As a phenomenologist, he was wholly committed to the evidence. In the Prolegomena to his work Ethics he describes the philosophical approach of phenomenology, and it savors strongly of Sherlock:
“It will be one of our chief aims to avoid any thesis which is not imposed on us by the data and, above all, to abstain from tacit presuppositions which are neither evident nor proved. We take reality seriously in the way in which it discloses itself; we greatly respect everything which is immediately given, everything which possesses a real, intrinsic meaning and true intelligibility.”
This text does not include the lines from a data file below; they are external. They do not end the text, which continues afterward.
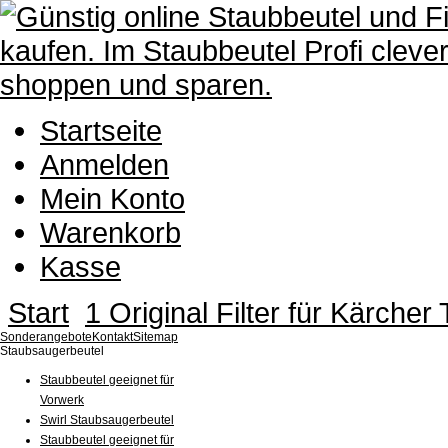
Startseite
Anmelden
Mein Konto
Warenkorb
Kasse
Start
1 Original Filter für Kärche
Sonderangebote
Kontakt
Sitemap
Staubsaugerbeutel
Staubbeutel geeignet für
Vorwerk
Swirl Staubsaugerbeutel
Staubbeutel geeignet für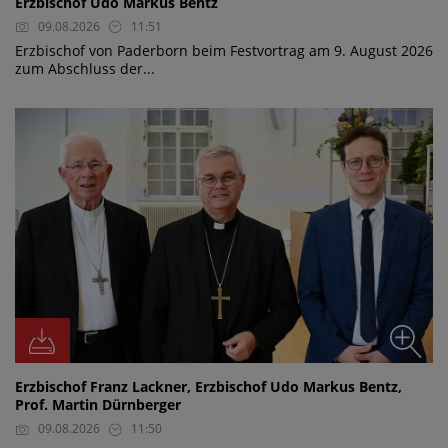
Erzbischof Udo Markus Bentz
09.08.2026
11:51
Erzbischof von Paderborn beim Festvortrag am 9. August 2026
zum Abschluss der...
Erzbischof Franz Lackner, Erzbischof Udo Markus Bentz,
Prof. Martin Dürnberger
09.08.2026
11:50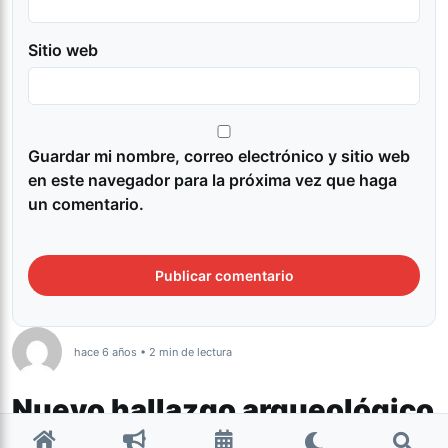
Sitio web
Guardar mi nombre, correo electrónico y sitio web
en este navegador para la próxima vez que haga
un comentario.
hace 6 años • 2 min de lectura
Nuevo hallazgo arqueológico
en Tafí Viejo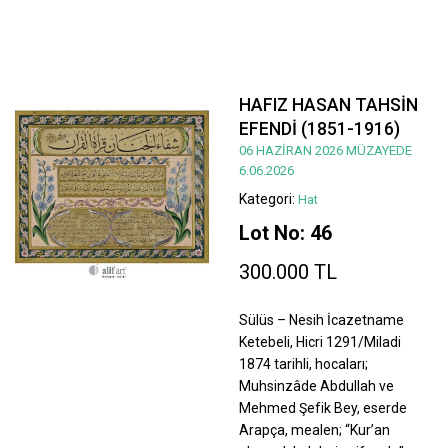
HAFIZ HASAN TAHSİN
EFENDİ (1851-1916)
06 HAZİRAN 2026 MÜZAYEDE
6.06.2026
Kategori:
Hat
Lot No: 46
300.000 TL
Sülüs – Nesih İcazetname
Ketebeli, Hicri 1291/Miladi
1874 tarihli, hocaları;
Muhsinzâde Abdullah ve
Mehmed Şefik Bey, eserde
Arapça, mealen; “Kur’an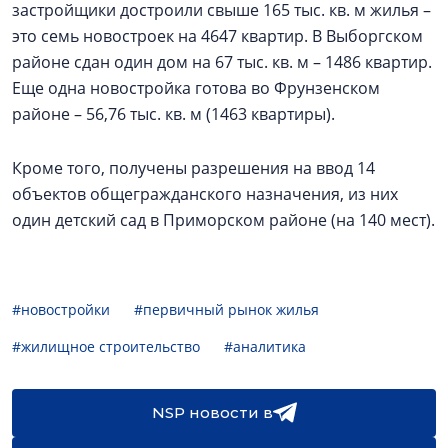
застройщики достроили свыше 165 тыс. кв. м жилья –
это семь новостроек на 4647 квартир. В Выборгском
районе сдан один дом на 67 тыс. кв. м – 1486 квартир.
Еще одна новостройка готова во Фрунзенском
районе – 56,76 тыс. кв. м (1463 квартиры).
Кроме того, получены разрешения на ввод 14
объектов общегражданского назначения, из них
один детский сад в Приморском районе (на 140 мест).
#новостройки
#первичный рынок жилья
#жилищное строительство
#аналитика
NSP новости в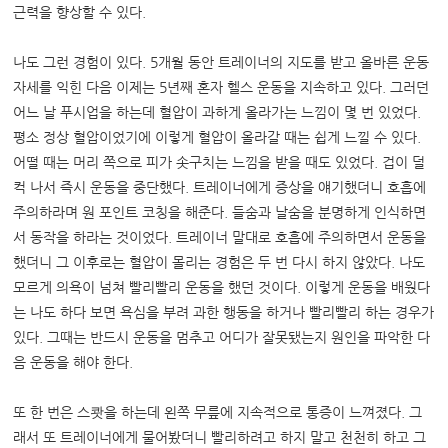
근력을 향상할 수 있다.
나도 그런 경험이 있다. 5개월 동안 트레이너의 지도를 받고 올바른 운동
자세를 익힌 다음 이제는 5년째 혼자 헬스 운동을 지속하고 있다. 그러던
어느 날 푸시업을 하는데 혈압이 과하게 올라가는 느낌이 몇 번 있었다.
평소 정상 혈압이었기에 이렇게 혈압이 올라갈 때는 쉽게 느낄 수 있다.
어떨 때는 머리 쪽으로 피가 솟구치는 느낌을 받을 때도 있었다. 겁이 덜
컥 나서 즉시 운동을 중단했다. 트레이너에게 증상을 얘기했더니 호흡에
주의하라며 원 포인트 코칭을 해준다. 들숨과 날숨을 분명하게 인식하면
서 동작을 하라는 것이었다. 트레이너 말대로 호흡에 주의하면서 운동을
했더니 그 이후로는 혈압이 몰리는 경험은 두 번 다시 하지 않았다. 나도
모르게 의욕이 넘쳐 빨리빨리 운동을 했던 것이다. 이렇게 운동을 배웠다
는 나도 하다 보면 욕심을 부려 과한 행동을 하거나 빨리빨리 하는 경우가
있다. 그때는 반드시 운동을 멈추고 어디가 잘못됐는지 원인을 파악한 다
음 운동을 해야 한다.
또 한 번은 스쾃을 하는데 왼쪽 무릎에 지속적으로 통증이 느껴졌다. 그
래서 또 트레이너에게 물어봤더니 빨리하려고 하지 말고 천천히 하고 그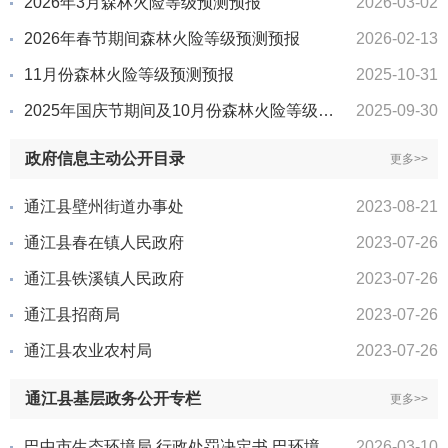
2026年3月森林火险等级预测预报
2026-03-02
2026年春节期间森林火险等级预测预报
2026-02-13
11月份森林火险等级预测预报
2025-10-31
2025年国庆节期间及10月份森林火险等级预测预报
2025-09-30
政府信息主动公开目录
更多>>
通江县壁州街道办事处
2023-08-21
通江县春在镇人民政府
2023-07-26
通江县铁溪镇人民政府
2023-07-26
通江县招商局
2023-07-26
通江县农业农村局
2023-07-26
通江县基层政务公开专栏
更多>>
巴中市生态环境局 行政处罚决定书 巴环境罚〔2026〕T1号
2026-03-10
We can imagine Inspector Lestrade incredulously questioning Sherlock: “How can you suspect a murder? Here is the note and the pistol. Clearly it must have been a suicide.” Yet Sherlock always insists on faithfully following the evidence, not forming conclusions about the crime based on premature theories. In A Scandal in Bohemia, he makes this very point: “It is a capital mistake to theorize before one has data. Insensibly one begins to twist facts to suit theories, instead of theories to suit facts.”
Similarly, Hildebrand warns against the dangers of premature systematization, which he defines as: “the tendency we have to be caught by the immanent logic of a system, and to become more anxious to preserve the consistency of this system than to do justice to the nature of a being. The interpretation of a new datum is then determined more by the frames built up in the system than by the nature of the object.”
He therefore advocates a very Sherlockian “constant readiness to revise, modify, or give up any hypothesis which a new datum renders impossible. Instead of adapting, like Procrustes, the people to the bed, we should always be ready to adapt the bed to the people.” We can almost hear Sherlock's exasperation with Inspector Lestrade: “Do you intend to solve this crime, Inspector, or to selectively arrange the facts to suit your own hasty assumptions?”
For both of these masters of observation, the evidence always has priority over theories.
As a phenomenologist, Hildebrand was uniquely able to “approach being with a readiness to grasp the specific nature of every new datum.” Similarly, Sherlock approached every crime scene with a readiness to observe whatever evidence was really there.
Sherlock Holmes famously used these powers of observation and deduction to solve mysterious and seemingly unsolvable crimes. Hildebrand, too, used his keen powers of observation in the service of Justice (and other important realities). His Ethics is a moral investigation of refreshing clarity and insight, built upon “the facts, Watson, nothing but the facts!”